Charter school students experienced annual math gains .16 standard deviations smaller than traditional students
and experienced gains .27 standard deviations lower in two years than if they had enrolled in a traditional
school. The negative effects were 40% larger than blacks and even larger for blacks from less-educated
households. The study found that black children of less-educated parents were adversely affected by charter
schools. The study found that black families preferred schools where 40 – 60% of the students were black, but
were likely to choose schools that were heavily segregated since they did not have access to charter schools with
racially-balanced student profiles.

Legislated Racial Quotas in Charter Schools

It seems like charter schools will only be beneficial to African-American students if they have access to schools
with racially balanced profiles.
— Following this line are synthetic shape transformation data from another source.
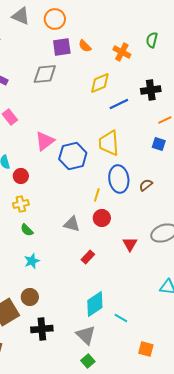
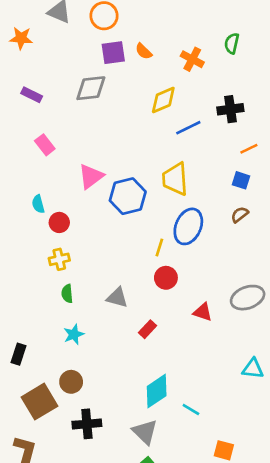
blue ellipse: (119, 179) -> (188, 226), turned 32
brown semicircle: (146, 185) -> (240, 215), moved
gray triangle: (72, 224) -> (117, 298), moved
green semicircle: (27, 230) -> (67, 294), turned 40
red triangle: (130, 244) -> (203, 312), turned -42

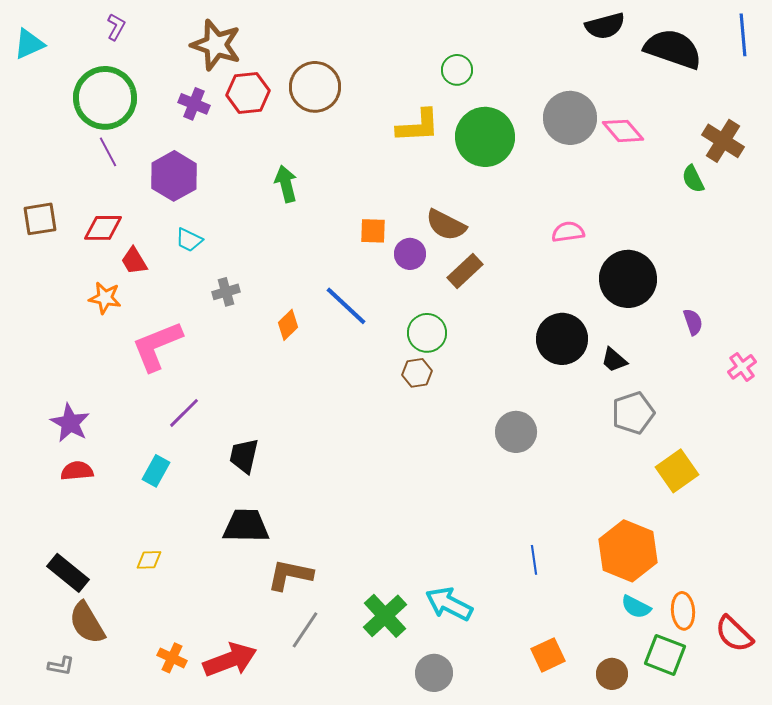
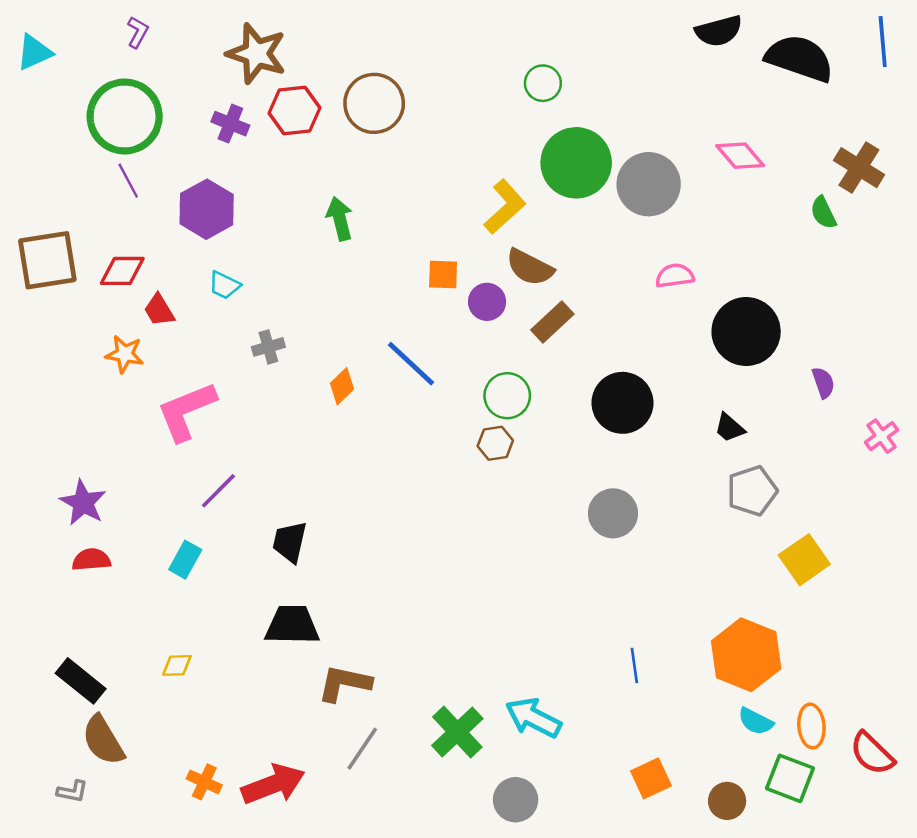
gray circle: (570, 118) -> (649, 184), moved
yellow L-shape: (418, 126) -> (505, 207), moved, turned -39
brown square: (40, 219) -> (47, 260), size x1.5
black circle: (562, 339) -> (622, 403), moved

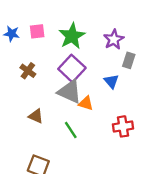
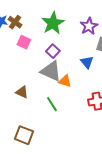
pink square: (37, 31) -> (24, 42), moved, turned 32
purple square: (72, 68) -> (53, 51), size x0.6
brown cross: (28, 71) -> (15, 22), moved

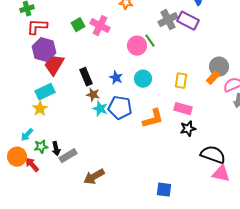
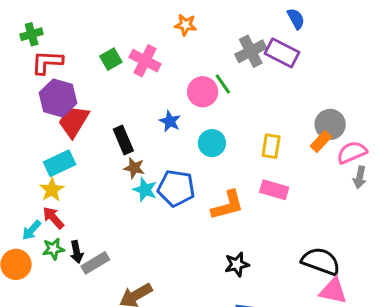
blue star: (116, 78) -> (170, 121), moved
black star: (188, 129) -> (237, 264), moved
red arrow: (32, 165) -> (53, 218), moved

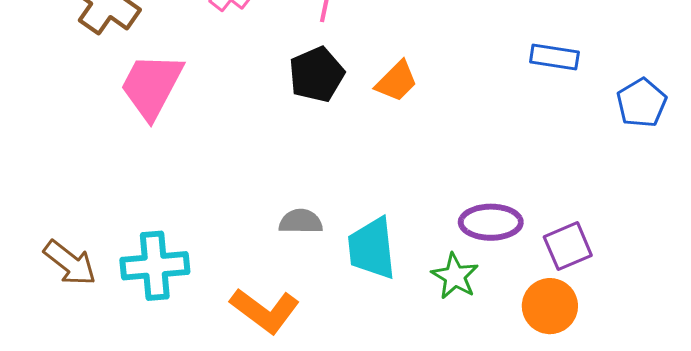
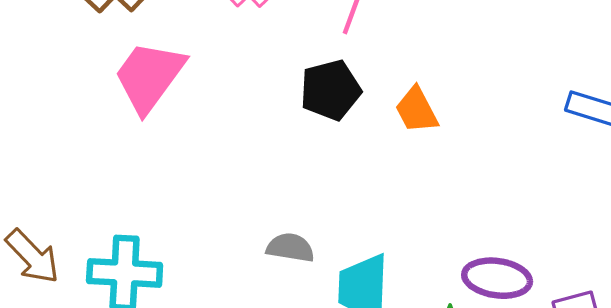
orange trapezoid: (397, 81) -> (417, 110), turned 99

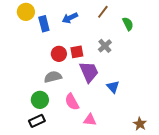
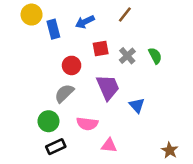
green semicircle: (128, 24) -> (155, 56), moved
red square: (77, 52) -> (101, 48), moved
gray semicircle: (53, 77) -> (64, 93), turned -30
pink semicircle: (72, 102) -> (87, 124), turned -54
black rectangle: (37, 121) -> (56, 147), moved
Any school that has a concentration of poverty-issues (malnutrition, parents that
are not well-educated, social development issues, etc) is going to have too many problems to address with the
limited resources that schools have. Balancing the racial profile of schools may create better outcomes for
marginalized groups because the quality of the education environment increases. Data to support this idea comes
from school outcomes for African-Americans while the courts were legislating racial quotas (from the mid
1960s until the late 1980s) and outcomes after courts began to relax race regulations (the early 1990s). The
achievement gap narrowed considerably between the late 1960s and late 1980s and began to widen in the late
1980s. Analysis of private partial voucher programs in New York City, Datyon, Ohio, and Washington, D.C.,
found that African-American students had large gains (an average of 6.6 percentile ranking points over 3 years
(with a standard deviation of .3) on the Iowa Test of Basic Skills) when they switched from public schools to
private schools (Peterson, Wolf, Howell, and Campbell 2002). Since the scope of these programs were small and
did not change the socioeconomic or racial make-up of the private schools involved, at-risk students were able
to reap the benefits of the stable education environment. Maybe courts should increase school choice but
establish racial quotas for schools.